= Peter Menegazzo =

Peter Menegazzo (1944? – 2 December 2005) was an Australian grain grower and cattle baron. Born to an immigrant family of fruit and vegetable growers, Menegazzo was said to be an intensely private person who rarely gave media interviews.

Menegazzo's father emigrated from Italy in 1925 to settle near Melbourne. Menegazzo helped build the family's fruit and vegetable merchant businesses across Australia. He later moved to Victoria, where he would become Australia's largest potato grower. In 1987, after a Cape holiday, Menegazzo moved his interests to beef and purchased several cattle stations, including Van Rook, Glen Ore and Warren Vale.

In 2003, Menegazzo came under media attention with his purchase of Stanbroke Pastoral Company, said to be the largest rural transaction in Australia's history. The chain of events surrounding that sale caused outrage in the beef industry who were attempting to gain control of the company. Partner in the Nebo Consortium (with Jack Cowin, founder of Hungry Jack's, and Queensland grazier Peter Hughes), Menegazzo became one of Australia's largest landholders, and the third-biggest cattle owner, with the $417.5 million plus debt sale, gaining 115,000 sqkm and a herd of half a million cattle. Eight months after the sale, the Nebo group split over the management of the properties, and Menegazzo bought out the remaining half for a rumoured $340 million. He reaped a reported cash return of over AUD500 million in less than a year.
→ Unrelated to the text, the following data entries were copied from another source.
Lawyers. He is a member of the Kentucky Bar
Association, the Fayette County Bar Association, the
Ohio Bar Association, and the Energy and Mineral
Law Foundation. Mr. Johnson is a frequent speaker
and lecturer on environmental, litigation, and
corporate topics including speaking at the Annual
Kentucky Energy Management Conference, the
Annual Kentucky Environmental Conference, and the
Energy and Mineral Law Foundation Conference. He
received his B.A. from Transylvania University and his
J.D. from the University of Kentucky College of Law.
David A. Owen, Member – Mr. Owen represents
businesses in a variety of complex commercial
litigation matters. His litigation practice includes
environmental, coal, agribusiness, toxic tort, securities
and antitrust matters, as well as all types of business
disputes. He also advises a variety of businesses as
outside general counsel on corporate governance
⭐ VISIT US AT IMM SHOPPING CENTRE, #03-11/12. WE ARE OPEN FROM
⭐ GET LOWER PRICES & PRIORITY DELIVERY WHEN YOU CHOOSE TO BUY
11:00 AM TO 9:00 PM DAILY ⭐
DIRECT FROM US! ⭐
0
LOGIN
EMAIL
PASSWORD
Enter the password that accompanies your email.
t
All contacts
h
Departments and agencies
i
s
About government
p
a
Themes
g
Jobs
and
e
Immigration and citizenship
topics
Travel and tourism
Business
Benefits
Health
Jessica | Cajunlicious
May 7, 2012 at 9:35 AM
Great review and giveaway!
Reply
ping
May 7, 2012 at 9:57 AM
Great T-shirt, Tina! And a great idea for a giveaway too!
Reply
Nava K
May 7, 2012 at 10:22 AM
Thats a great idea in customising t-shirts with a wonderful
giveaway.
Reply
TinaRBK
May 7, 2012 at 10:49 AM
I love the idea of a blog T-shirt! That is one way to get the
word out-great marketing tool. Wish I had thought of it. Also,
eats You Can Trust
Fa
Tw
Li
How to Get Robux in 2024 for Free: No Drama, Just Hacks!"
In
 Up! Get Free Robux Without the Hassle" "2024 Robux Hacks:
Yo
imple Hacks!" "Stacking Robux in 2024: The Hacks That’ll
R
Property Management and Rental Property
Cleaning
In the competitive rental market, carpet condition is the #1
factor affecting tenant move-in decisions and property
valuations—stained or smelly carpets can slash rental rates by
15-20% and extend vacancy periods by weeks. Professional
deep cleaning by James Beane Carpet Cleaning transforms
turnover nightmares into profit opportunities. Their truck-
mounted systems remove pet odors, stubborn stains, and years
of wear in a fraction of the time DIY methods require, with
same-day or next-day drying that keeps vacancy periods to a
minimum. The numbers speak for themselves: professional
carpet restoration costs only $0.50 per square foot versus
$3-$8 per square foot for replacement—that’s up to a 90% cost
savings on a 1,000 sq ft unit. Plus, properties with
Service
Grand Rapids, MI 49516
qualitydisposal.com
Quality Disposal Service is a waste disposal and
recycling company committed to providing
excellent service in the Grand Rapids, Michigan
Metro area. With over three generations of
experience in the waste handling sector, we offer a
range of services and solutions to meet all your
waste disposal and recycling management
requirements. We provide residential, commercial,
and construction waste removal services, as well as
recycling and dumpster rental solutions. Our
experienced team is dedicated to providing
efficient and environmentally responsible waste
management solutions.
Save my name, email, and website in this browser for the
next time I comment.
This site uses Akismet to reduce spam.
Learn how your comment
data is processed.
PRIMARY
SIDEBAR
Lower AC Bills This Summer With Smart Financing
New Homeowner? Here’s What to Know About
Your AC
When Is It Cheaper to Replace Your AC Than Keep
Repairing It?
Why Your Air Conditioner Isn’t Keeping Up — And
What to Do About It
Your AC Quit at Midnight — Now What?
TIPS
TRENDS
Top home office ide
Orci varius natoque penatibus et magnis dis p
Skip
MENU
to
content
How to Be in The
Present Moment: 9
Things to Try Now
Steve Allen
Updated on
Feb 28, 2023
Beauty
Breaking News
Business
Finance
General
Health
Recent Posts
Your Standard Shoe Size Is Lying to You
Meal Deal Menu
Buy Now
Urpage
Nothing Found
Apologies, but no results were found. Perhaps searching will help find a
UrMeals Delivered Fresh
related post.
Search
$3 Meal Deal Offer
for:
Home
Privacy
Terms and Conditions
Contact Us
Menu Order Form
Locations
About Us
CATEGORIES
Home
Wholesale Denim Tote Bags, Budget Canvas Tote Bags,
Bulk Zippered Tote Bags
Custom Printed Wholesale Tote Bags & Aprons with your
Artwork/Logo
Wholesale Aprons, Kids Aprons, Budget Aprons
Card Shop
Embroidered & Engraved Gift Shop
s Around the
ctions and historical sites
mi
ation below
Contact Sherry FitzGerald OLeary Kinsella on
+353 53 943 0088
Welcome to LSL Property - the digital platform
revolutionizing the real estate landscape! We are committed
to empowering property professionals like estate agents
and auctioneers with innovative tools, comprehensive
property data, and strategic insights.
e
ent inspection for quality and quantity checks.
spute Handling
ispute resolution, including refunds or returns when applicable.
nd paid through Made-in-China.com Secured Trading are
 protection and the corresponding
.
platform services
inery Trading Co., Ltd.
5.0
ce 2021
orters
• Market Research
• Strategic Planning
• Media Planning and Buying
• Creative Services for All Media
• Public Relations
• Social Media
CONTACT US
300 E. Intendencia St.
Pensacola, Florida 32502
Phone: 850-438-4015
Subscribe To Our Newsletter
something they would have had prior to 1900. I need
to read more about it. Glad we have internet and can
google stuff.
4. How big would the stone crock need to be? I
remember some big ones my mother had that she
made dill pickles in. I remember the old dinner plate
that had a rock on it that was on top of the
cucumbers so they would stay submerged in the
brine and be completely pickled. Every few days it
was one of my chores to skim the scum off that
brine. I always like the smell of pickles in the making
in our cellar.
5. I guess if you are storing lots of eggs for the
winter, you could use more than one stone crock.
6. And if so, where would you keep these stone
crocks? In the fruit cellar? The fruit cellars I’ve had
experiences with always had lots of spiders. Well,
Around 2:30 on the afternoon of 2 December 2005, Menegazzo, his wife Angela, pilot Anthony Gobel, and co-pilot Derek Mostyn were killed when the 23-year-old twin engine Piper Chieftain Rego VH-PYN they were flying on, crashed. The impact left a 3.5 km path of wreckage about 25 km west of Condobolin, New South Wales.

The ATSB report on the crash found:
- The aircraft was operating in the vicinity of thunderstorm cells.
- In circumstances that could not be determined, the aircraft's load limits were exceeded, causing structural failure of the airframe.

The Menegazzos were survived by three sons and a daughter.